### Recorded data

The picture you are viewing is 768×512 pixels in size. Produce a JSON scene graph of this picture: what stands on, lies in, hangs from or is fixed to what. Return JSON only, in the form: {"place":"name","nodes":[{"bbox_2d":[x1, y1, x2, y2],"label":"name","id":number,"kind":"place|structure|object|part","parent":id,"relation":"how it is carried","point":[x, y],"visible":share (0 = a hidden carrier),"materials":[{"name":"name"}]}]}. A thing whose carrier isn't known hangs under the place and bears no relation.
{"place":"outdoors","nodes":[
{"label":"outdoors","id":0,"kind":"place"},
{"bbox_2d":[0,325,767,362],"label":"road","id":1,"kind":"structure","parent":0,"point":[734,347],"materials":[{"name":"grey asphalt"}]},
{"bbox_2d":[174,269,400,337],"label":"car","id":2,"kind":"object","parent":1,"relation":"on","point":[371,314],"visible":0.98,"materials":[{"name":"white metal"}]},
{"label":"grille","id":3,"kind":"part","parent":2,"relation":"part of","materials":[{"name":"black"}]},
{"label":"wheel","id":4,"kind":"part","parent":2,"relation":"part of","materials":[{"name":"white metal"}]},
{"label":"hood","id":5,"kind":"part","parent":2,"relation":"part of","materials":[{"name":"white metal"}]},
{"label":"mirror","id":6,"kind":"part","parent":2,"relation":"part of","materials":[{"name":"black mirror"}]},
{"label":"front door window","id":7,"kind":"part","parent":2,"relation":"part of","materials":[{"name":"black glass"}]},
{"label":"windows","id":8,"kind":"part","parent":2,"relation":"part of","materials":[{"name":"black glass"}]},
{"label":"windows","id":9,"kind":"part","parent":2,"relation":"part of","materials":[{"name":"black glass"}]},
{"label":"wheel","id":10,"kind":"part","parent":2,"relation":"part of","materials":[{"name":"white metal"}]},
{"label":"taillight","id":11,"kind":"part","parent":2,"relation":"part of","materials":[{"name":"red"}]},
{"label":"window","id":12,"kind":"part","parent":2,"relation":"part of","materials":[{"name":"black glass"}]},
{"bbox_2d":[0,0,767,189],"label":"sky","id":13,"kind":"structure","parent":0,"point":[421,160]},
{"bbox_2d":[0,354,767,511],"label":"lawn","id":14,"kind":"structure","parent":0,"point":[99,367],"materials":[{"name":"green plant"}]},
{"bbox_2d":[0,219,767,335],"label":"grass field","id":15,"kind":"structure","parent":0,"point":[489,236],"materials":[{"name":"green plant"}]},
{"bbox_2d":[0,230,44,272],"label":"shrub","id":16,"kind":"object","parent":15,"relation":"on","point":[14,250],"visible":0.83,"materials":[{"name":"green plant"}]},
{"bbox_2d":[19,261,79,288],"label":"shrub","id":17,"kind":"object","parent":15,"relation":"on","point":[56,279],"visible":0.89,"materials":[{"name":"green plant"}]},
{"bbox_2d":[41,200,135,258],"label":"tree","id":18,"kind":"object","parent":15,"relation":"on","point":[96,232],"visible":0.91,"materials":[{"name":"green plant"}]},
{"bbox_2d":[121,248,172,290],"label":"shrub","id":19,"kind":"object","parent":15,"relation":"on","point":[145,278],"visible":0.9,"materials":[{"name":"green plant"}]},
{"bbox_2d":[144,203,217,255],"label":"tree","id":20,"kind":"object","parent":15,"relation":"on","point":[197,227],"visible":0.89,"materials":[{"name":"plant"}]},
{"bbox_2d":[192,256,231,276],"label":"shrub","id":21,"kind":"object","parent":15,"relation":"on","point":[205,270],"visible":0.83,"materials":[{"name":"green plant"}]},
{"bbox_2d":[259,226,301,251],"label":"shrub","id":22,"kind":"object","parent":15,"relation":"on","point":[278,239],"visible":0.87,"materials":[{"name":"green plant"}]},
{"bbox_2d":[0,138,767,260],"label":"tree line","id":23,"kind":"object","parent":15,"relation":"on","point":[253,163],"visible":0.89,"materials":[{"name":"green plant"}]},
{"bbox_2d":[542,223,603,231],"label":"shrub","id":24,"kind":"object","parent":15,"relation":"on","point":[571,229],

######

- _Assigned task_
Exact copies of all the records are required.

- _Written answer_
The picture you are viewing is 768×512 pixels in size. Produce a JSON scene graph of this picture: what stands on, lies in, hangs from or is fixed to what. Return JSON only, in the form: {"place":"name","nodes":[{"bbox_2d":[x1, y1, x2, y2],"label":"name","id":number,"kind":"place|structure|object|part","parent":id,"relation":"how it is carried","point":[x, y],"visible":share (0 = a hidden carrier),"materials":[{"name":"name"}]}]}. A thing whose carrier isn't known hangs under the place and bears no relation.
{"place":"outdoors","nodes":[
{"label":"outdoors","id":0,"kind":"place"},
{"bbox_2d":[0,325,767,362],"label":"road","id":1,"kind":"structure","parent":0,"point":[734,347],"materials":[{"name":"grey asphalt"}]},
{"bbox_2d":[174,269,400,337],"label":"car","id":2,"kind":"object","parent":1,"relation":"on","point":[371,314],"visible":0.98,"materials":[{"name":"white metal"}]},
{"label":"grille","id":3,"kind":"part","parent":2,"relation":"part of","materials":[{"name":"black"}]},
{"label":"wheel","id":4,"kind":"part","parent":2,"relation":"part of","materials":[{"name":"white metal"}]},
{"label":"hood","id":5,"kind":"part","parent":2,"relation":"part of","materials":[{"name":"white metal"}]},
{"label":"mirror","id":6,"kind":"part","parent":2,"relation":"part of","materials":[{"name":"black mirror"}]},
{"label":"front door window","id":7,"kind":"part","parent":2,"relation":"part of","materials":[{"name":"black glass"}]},
{"label":"windows","id":8,"kind":"part","parent":2,"relation":"part of","materials":[{"name":"black glass"}]},
{"label":"windows","id":9,"kind":"part","parent":2,"relation":"part of","materials":[{"name":"black glass"}]},
{"label":"wheel","id":10,"kind":"part","parent":2,"relation":"part of","materials":[{"name":"white metal"}]},
{"label":"taillight","id":11,"kind":"part","parent":2,"relation":"part of","materials":[{"name":"red"}]},
{"label":"window","id":12,"kind":"part","parent":2,"relation":"part of","materials":[{"name":"black glass"}]},
{"bbox_2d":[0,0,767,189],"label":"sky","id":13,"kind":"structure","parent":0,"point":[421,160]},
{"bbox_2d":[0,354,767,511],"label":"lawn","id":14,"kind":"structure","parent":0,"point":[99,367],"materials":[{"name":"green plant"}]},
{"bbox_2d":[0,219,767,335],"label":"grass field","id":15,"kind":"structure","parent":0,"point":[489,236],"materials":[{"name":"green plant"}]},
{"bbox_2d":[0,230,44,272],"label":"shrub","id":16,"kind":"object","parent":15,"relation":"on","point":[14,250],"visible":0.83,"materials":[{"name":"green plant"}]},
{"bbox_2d":[19,261,79,288],"label":"shrub","id":17,"kind":"object","parent":15,"relation":"on","point":[56,279],"visible":0.89,"materials":[{"name":"green plant"}]},
{"bbox_2d":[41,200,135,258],"label":"tree","id":18,"kind":"object","parent":15,"relation":"on","point":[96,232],"visible":0.91,"materials":[{"name":"green plant"}]},
{"bbox_2d":[121,248,172,290],"label":"shrub","id":19,"kind":"object","parent":15,"relation":"on","point":[145,278],"visible":0.9,"materials":[{"name":"green plant"}]},
{"bbox_2d":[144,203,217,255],"label":"tree","id":20,"kind":"object","parent":15,"relation":"on","point":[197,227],"visible":0.89,"materials":[{"name":"plant"}]},
{"bbox_2d":[192,256,231,276],"label":"shrub","id":21,"kind":"object","parent":15,"relation":"on","point":[205,270],"visible":0.83,"materials":[{"name":"green plant"}]},
{"bbox_2d":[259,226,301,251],"label":"shrub","id":22,"kind":"object","parent":15,"relation":"on","point":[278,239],"visible":0.87,"materials":[{"name":"green plant"}]},
{"bbox_2d":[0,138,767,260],"label":"tree line","id":23,"kind":"object","parent":15,"relation":"on","point":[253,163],"visible":0.89,"materials":[{"name":"green plant"}]},
{"bbox_2d":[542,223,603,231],"label":"shrub","id":24,"kind":"object","parent":15,"relation":"on","point":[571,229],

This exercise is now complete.